Three years have lapsed since the incident, yet the heirs of the victims are yet to receive any compensation. Sindh Chief Minister Syed Qaim Ali Shah had promised to give a plot of land and a government job to one member of each affected family. However, they have got nothing. Prime Minister Nawaz Sharif, whose party was then in power in Punjab, had promised, on behalf of the Punjab government, to give Rs. 300,000 as compensation to every affected family. However, that promise was also not fulfilled. The government had promised to take solid measures for safety of workers in all factories and at workplaces, but that promise too was not kept. The KIK, a German label that ordered the manufacturing of garments from the ill-fated factory has already paid one part of the compensation, adding up to one million dollars. The label has exonerated itself from sharing further responsibility in providing the second phase of compensation for the families of the victims.

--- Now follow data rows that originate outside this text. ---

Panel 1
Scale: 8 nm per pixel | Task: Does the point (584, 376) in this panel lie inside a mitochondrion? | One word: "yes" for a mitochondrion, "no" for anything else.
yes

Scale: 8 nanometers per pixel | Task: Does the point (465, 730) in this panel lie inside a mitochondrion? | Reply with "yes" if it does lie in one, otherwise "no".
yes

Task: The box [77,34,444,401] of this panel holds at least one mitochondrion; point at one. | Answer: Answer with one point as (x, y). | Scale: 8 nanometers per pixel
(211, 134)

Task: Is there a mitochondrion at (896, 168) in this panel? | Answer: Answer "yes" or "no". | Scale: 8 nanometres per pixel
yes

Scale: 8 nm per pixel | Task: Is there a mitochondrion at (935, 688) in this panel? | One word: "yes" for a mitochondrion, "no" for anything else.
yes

Three years on and three investigation reports later, the case is still directionless. The case took a dramatic turn just as the investigations were nearing completion. A report submitted in the Sindh High Court in February 2015 claimed that the fire was caused by an arsonist belonging to political party Muttaida Qaumi Movement (MQM) to teach the owners of the factory a lesson for refusing to pay extortion money. According to the Joint Investigation Team report, the MQM worker revealed that a “well-known party high official” had demanded Rs. 200 million as extortion money from Ali Enterprises.

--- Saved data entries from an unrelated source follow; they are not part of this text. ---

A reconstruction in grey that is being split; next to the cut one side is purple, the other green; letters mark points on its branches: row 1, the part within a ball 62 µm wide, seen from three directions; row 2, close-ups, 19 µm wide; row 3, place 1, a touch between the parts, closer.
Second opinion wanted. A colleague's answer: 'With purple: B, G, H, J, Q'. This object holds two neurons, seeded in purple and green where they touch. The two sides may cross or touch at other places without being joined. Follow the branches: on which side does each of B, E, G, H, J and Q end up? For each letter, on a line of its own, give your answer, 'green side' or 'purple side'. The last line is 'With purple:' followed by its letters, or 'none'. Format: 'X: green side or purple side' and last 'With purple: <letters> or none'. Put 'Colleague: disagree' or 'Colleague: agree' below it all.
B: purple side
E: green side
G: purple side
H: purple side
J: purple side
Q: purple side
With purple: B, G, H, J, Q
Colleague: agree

Interestingly, the person whose confession has been made the basis of the report didn’t commit the crime by himself; instead he heard from other people about the involvement of the MQM in the case. Though the suspect disclosed the information on June 2012, the Rangers didn’t share the report until 6 February 2015. The delay cast a shadow of doubt as to the intentions of the Pakistan Rangers who are fighting for the control of the city with the MQM. The report was used to force the party to the negotiation table on Rangers terms and created political mire in provincial politics. The report also exonerated the owners of criminal culpability, jeopardizing the claims of compensation by the legal heirs of the victim.

Regardless of whether it was an act of sabotage or a short-circuit related fire, the factory owners cannot be absolved of their responsibility to protect their workers. In Pakistan, industrial plants and factories, especially those in the private sector, except a few multinationals, lack any sort of fire extinguishing/fighting arrangements. Electric short-circuits are occasionally blamed for fires; proper measures should be taken to upgrade the electric wiring and connections. After this tragedy, factories should ensure workers’ safety, get fire-fighting equipment, and make adequate emergency exits.

The Asian Human Rights Commission (AHRC) expects that the court will not overlook the inherent faults of this case. The owners should be held liable for not equipping the factory with proper fire extinguishing devises and not making fire drills compulsory for all workers. The criminal charges against the owners have been dropped, which has further eroded the sustainability for the claim of compensation. The owners were negligent and had wilfully kept the fire exits locked from outside which is a criminal act in and of itself.